*About this task*.
Each line of the data below containing "sufficient" needs to be listed.

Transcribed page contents
---------------
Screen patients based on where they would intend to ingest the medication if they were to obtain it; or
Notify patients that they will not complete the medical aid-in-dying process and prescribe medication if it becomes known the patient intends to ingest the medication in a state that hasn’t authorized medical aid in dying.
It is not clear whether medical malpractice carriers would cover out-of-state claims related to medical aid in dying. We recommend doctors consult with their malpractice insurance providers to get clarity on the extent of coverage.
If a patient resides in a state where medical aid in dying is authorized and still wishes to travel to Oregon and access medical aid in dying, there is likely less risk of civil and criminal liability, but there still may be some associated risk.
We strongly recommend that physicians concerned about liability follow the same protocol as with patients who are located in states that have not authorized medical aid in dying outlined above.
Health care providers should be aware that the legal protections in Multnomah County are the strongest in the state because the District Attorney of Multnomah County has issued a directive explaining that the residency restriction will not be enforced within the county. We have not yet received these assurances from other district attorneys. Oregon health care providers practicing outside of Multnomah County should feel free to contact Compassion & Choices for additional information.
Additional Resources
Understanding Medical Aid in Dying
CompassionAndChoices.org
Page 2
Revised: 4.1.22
---------------
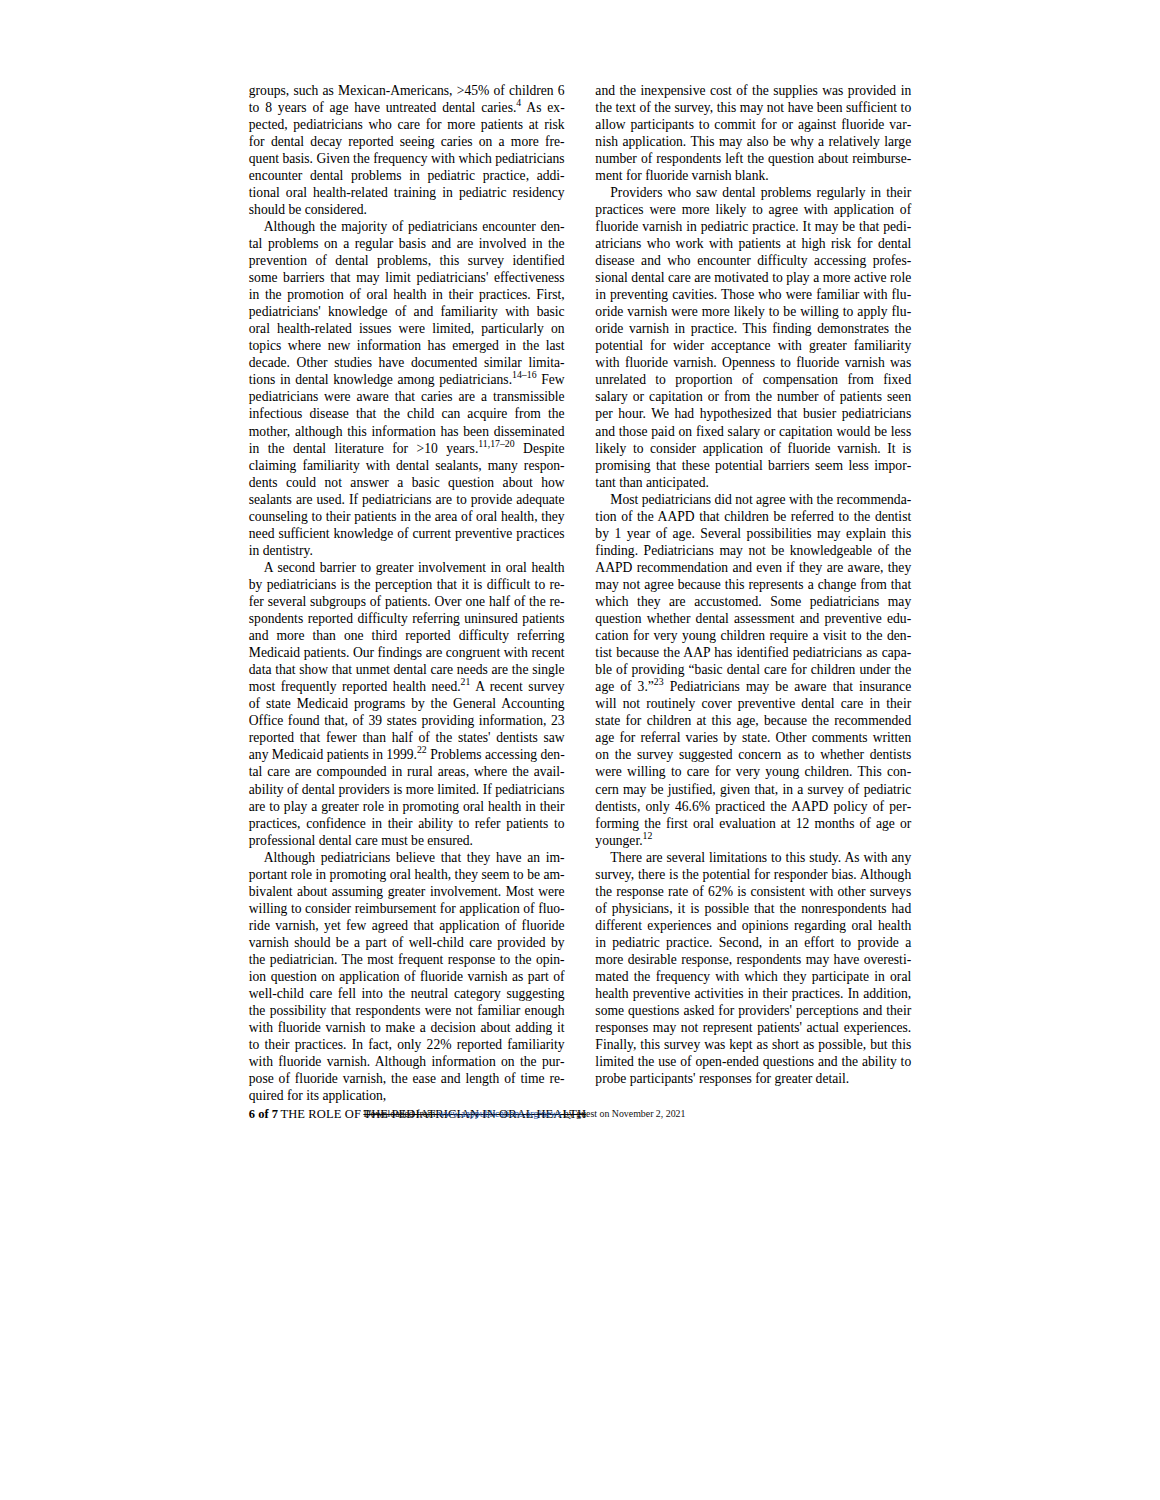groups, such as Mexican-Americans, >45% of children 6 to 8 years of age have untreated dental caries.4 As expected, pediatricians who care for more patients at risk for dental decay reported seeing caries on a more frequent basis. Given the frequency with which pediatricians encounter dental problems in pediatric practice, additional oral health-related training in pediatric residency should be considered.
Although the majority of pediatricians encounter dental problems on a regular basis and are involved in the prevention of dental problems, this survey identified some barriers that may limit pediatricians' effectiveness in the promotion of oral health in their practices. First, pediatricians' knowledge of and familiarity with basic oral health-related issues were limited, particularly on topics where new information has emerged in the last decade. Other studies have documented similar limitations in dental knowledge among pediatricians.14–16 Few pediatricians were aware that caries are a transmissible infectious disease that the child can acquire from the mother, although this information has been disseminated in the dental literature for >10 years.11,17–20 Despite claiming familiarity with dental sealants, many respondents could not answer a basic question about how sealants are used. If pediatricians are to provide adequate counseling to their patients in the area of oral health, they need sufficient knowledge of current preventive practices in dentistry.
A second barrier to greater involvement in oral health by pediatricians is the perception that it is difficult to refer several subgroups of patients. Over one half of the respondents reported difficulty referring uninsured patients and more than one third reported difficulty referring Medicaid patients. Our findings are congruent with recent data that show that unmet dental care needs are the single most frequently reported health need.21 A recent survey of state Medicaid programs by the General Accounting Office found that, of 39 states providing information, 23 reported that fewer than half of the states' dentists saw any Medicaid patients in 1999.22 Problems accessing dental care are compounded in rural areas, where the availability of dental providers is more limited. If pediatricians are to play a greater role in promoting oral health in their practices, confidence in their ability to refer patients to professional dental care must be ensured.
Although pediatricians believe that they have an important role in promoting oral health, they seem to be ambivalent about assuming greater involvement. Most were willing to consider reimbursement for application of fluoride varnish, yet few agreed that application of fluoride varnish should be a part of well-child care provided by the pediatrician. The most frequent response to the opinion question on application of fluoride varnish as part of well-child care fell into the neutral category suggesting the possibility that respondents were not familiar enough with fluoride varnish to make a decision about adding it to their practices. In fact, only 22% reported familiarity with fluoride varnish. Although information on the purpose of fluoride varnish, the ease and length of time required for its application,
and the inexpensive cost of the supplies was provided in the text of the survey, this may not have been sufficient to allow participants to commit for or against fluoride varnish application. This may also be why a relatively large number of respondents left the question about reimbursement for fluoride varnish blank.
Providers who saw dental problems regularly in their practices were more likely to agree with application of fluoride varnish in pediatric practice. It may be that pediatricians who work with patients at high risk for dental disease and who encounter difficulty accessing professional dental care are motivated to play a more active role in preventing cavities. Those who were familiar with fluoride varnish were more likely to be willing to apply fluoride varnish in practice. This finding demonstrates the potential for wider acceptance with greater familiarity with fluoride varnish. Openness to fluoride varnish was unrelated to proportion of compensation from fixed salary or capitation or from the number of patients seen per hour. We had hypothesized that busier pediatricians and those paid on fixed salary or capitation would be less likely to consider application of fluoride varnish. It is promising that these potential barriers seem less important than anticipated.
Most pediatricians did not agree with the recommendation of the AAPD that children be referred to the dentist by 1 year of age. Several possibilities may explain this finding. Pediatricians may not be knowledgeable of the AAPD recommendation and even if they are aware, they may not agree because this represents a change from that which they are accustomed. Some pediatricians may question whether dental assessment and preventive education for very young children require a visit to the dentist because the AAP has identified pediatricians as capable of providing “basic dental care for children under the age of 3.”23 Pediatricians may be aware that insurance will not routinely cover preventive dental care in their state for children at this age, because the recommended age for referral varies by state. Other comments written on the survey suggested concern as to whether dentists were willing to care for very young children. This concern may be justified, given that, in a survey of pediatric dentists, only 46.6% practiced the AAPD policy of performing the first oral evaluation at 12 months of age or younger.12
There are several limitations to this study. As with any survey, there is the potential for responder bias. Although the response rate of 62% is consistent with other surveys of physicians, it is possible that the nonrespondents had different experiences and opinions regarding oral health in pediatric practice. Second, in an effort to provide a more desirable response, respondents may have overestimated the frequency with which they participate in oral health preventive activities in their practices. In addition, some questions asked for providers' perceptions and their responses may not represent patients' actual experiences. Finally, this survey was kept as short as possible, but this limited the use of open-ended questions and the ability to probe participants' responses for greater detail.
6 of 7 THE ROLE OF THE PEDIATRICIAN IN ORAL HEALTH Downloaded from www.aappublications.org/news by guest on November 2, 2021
---------------
*Completed task*.
Although the majority of pediatricians encounter dental problems on a regular basis and are involved in the prevention of dental problems, this survey identified some barriers that may limit pediatricians' effectiveness in the promotion of oral health in their practices. First, pediatricians' knowledge of and familiarity with basic oral health-related issues were limited, particularly on topics where new information has emerged in the last decade. Other studies have documented similar limitations in dental knowledge among pediatricians.14–16 Few pediatricians were aware that caries are a transmissible infectious disease that the child can acquire from the mother, although this information has been disseminated in the dental literature for >10 years.11,17–20 Despite claiming familiarity with dental sealants, many respondents could not answer a basic question about how sealants are used. If pediatricians are to provide adequate counseling to their patients in the area of oral health, they need sufficient knowledge of current preventive practices in dentistry.
and the inexpensive cost of the supplies was provided in the text of the survey, this may not have been sufficient to allow participants to commit for or against fluoride varnish application. This may also be why a relatively large number of respondents left the question about reimbursement for fluoride varnish blank.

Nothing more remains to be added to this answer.